Actualisé 30.03.2020 à 06:14

Vaud

«On était soulagés de voir l'avion venir nous sauver»

Comme nombre de Suisses à l'étranger à cause du coronavirus, Mercedes a été rapatriée du Pérou par le DFAE: «On voulait tous rentrer.»

de
Léonard Boissonnas
Mercedes et le personnel du DFAE au pied de lavion du retour.

Mercedes et le personnel du DFAE au pied de lavion du retour.

Leser-Reporter/Lecteur-reporter

Elle faisait partie des 288 personnes rapatriées jeudi vers Zurich depuis Lima dans un appareil affrété par le Département fédéral des affaires étrangères (DFAE). Mercedes souffle: «On était très émus et soulagés de voir l'avion suisse venir nous sauver.»

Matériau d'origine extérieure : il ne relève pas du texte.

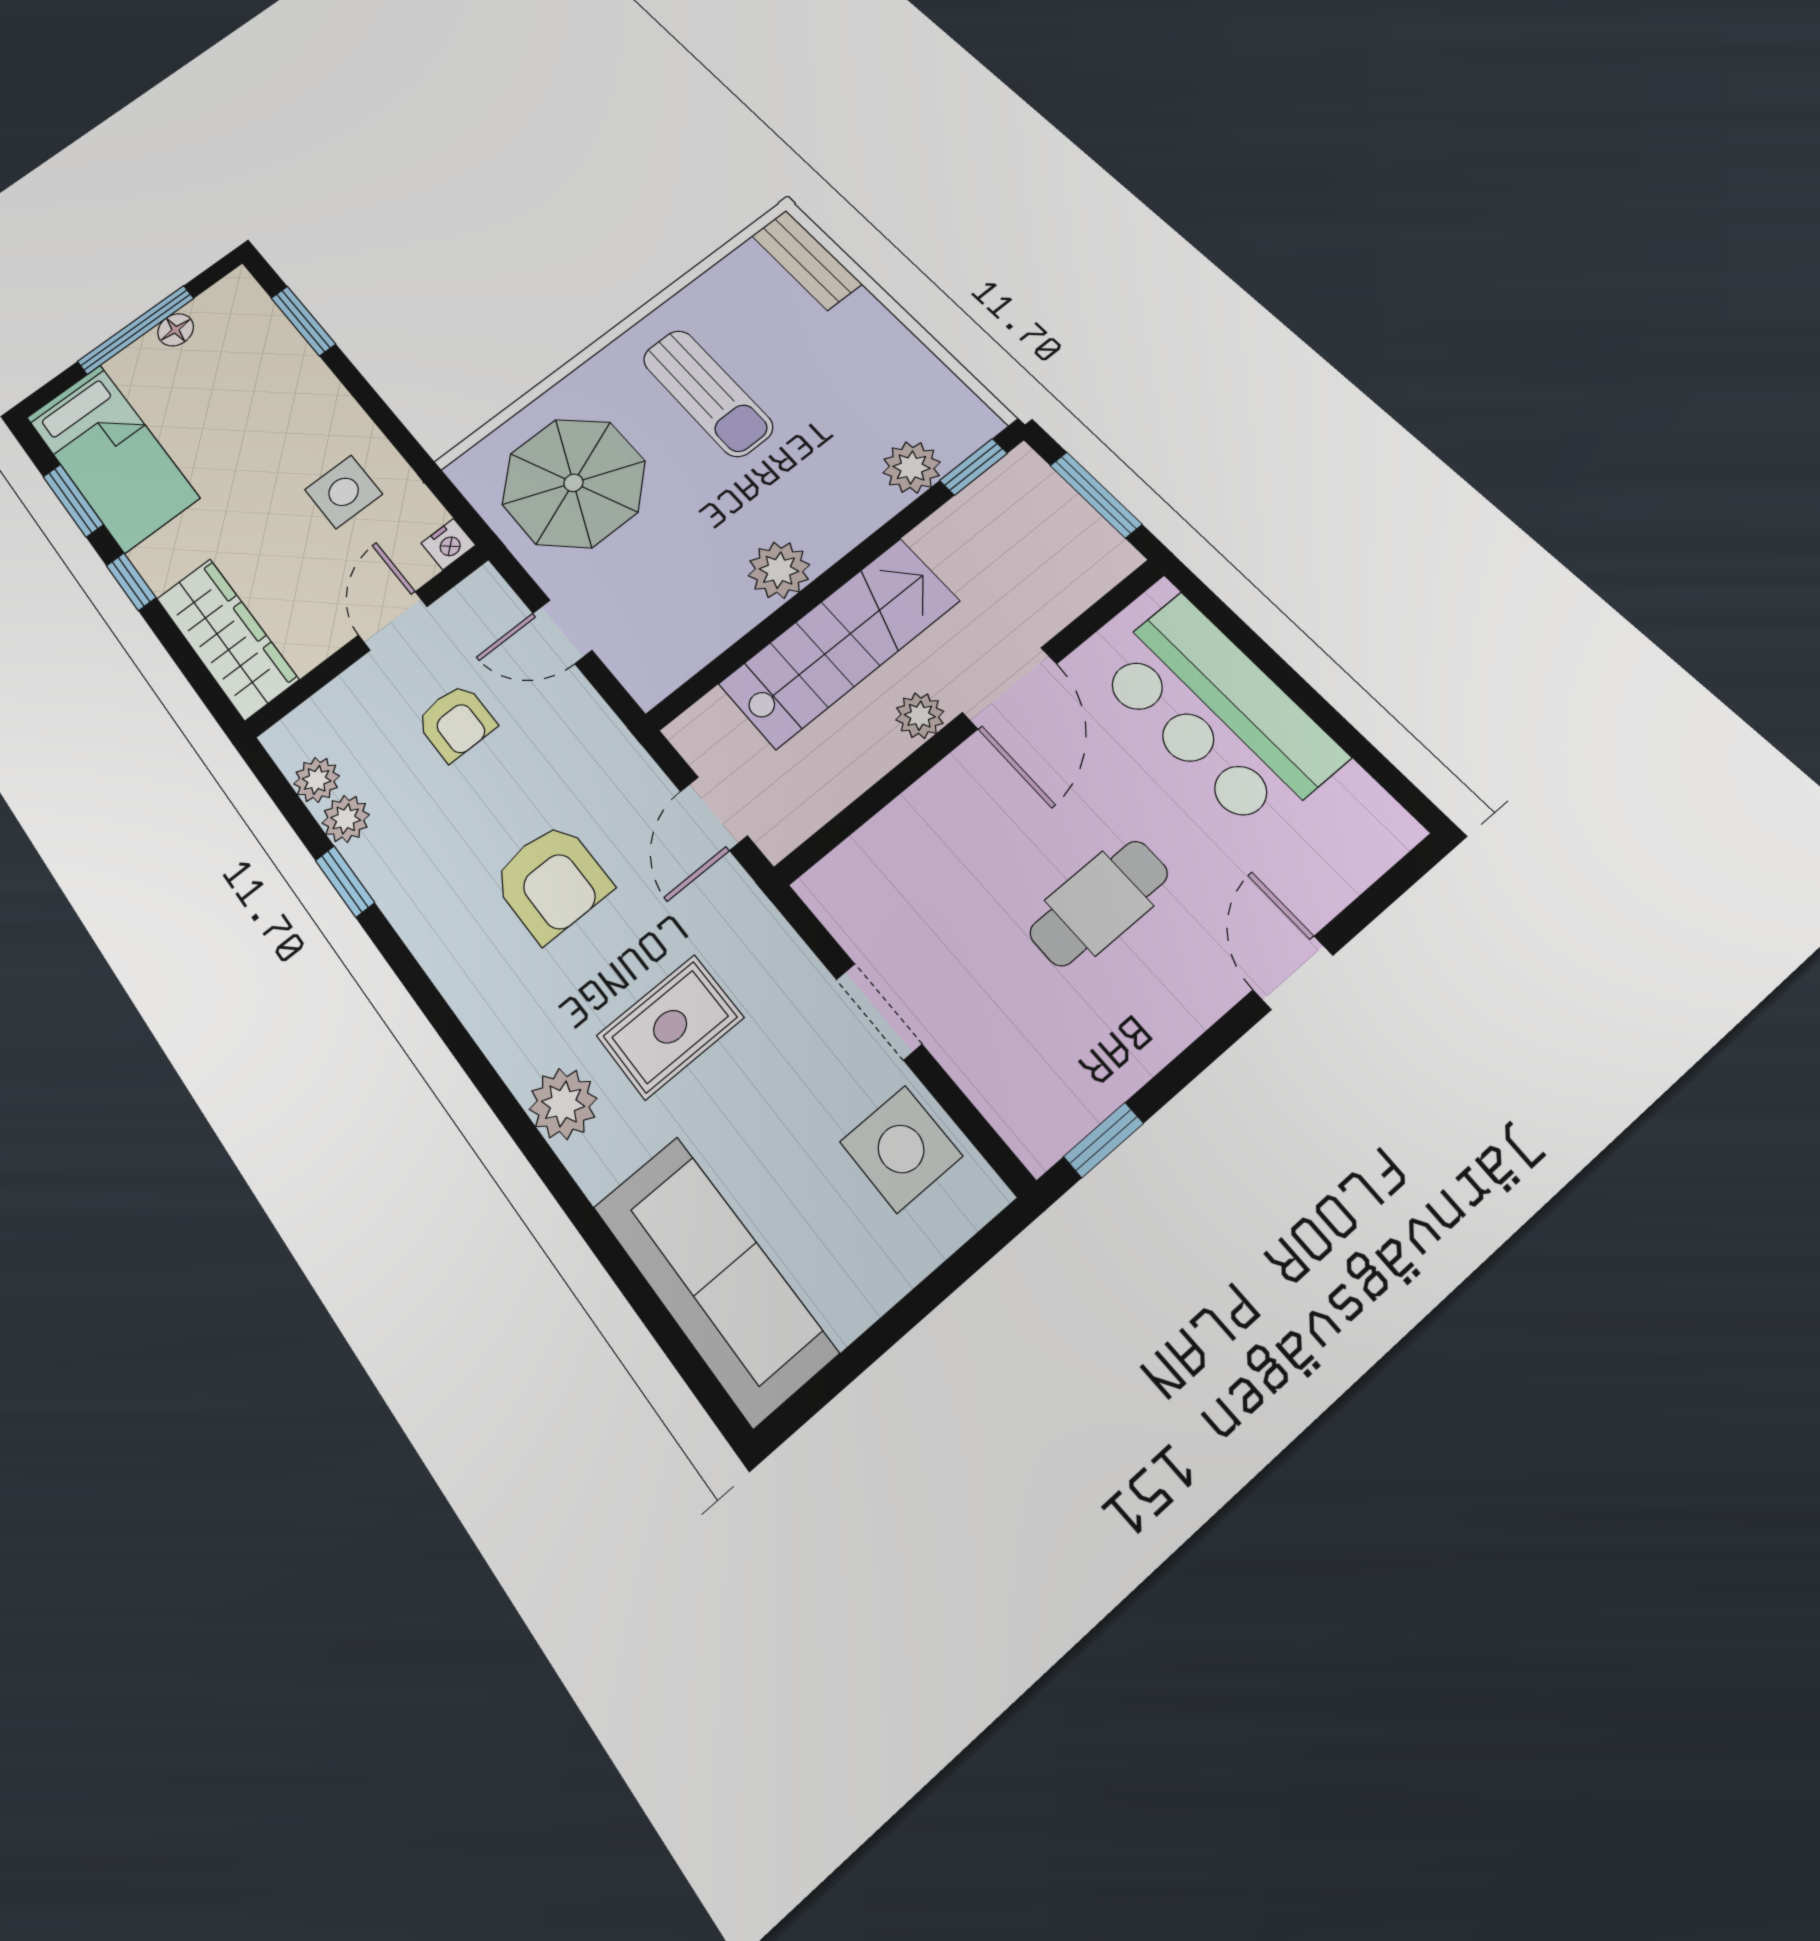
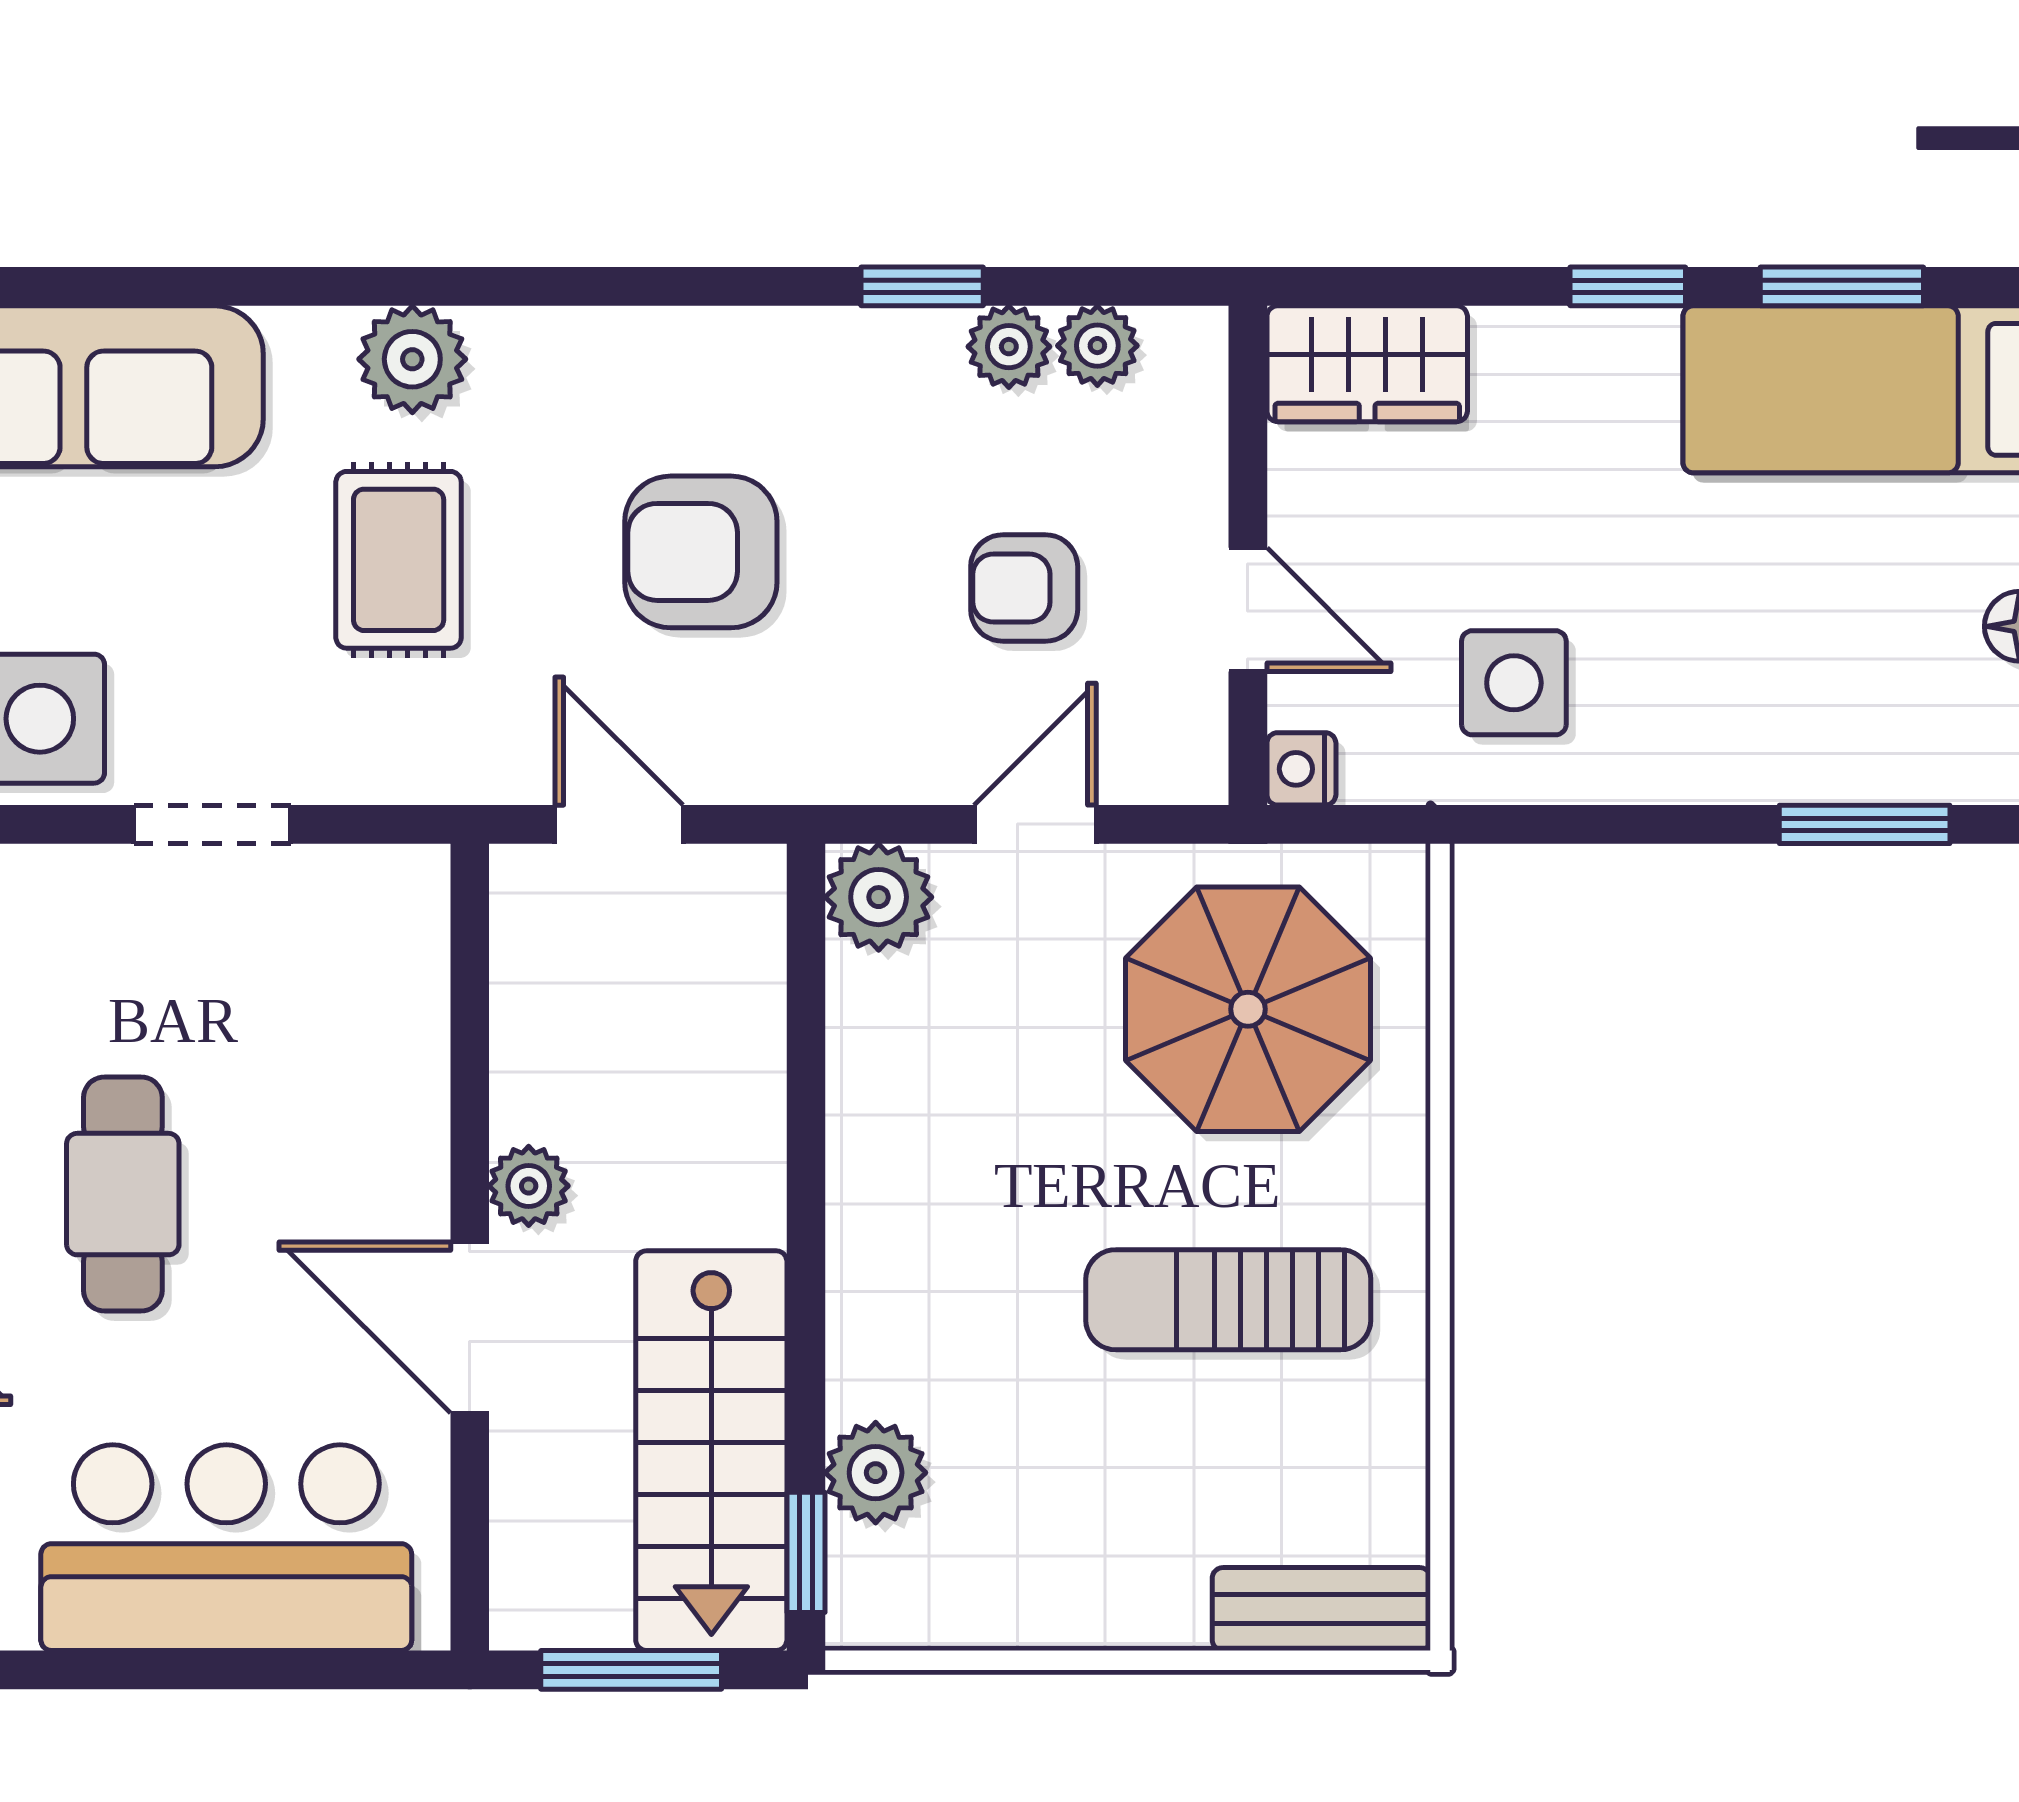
plant: (779, 570) -> (879, 897), moved
wardrobe: (227, 639) -> (1367, 364), width x0.67
stairs: (839, 642) -> (711, 1451), moved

Cette réalisatrice suisso-péruvienne de 57 ans, qui habite Begnins (VD), s'était rendue sur place un mois et demi auparavant pour régler des affaires familiales, entre autres. Le lundi 16 mars, elle a appris que les vols commerciaux étaient annulés: «Je ne savais pas comment faire, raconte-t-elle. J'aurais pu rester quinze jours de plus, mais là, on nous a dit que peut-être il n'y aurait pas de vol durant six mois!»

«Peur de voyager et d'être contaminés»

En contact électronique avec l'ambassade de Suisse, elle a finalement appris son rapatriement mardi dernier. «Nous avons été réunis dans une école, nous étions sur liste d'attente, poursuit-elle. On nous a dit que 600 personnes devaient revenir du Pérou. On avait peur de voyager et d'être contaminés, mais on voulait tous rentrer.»

Avant d'embarquer depuis une base militaire de Lima, les passagers ont signé un formulaire confirmant leur bonne santé, «mais on ne nous a pas pris la fièvre, pas plus qu'à notre arrivée en Suisse». Si au Pérou et dans l'avion, tout le monde portait masque et gants, «à Zurich, j'étais étonnée que personne n'en soit équipé». Finalement, Mercedes, qui vit ici depuis 30 ans, a pu retrouver son chez-soi. Une délivrance.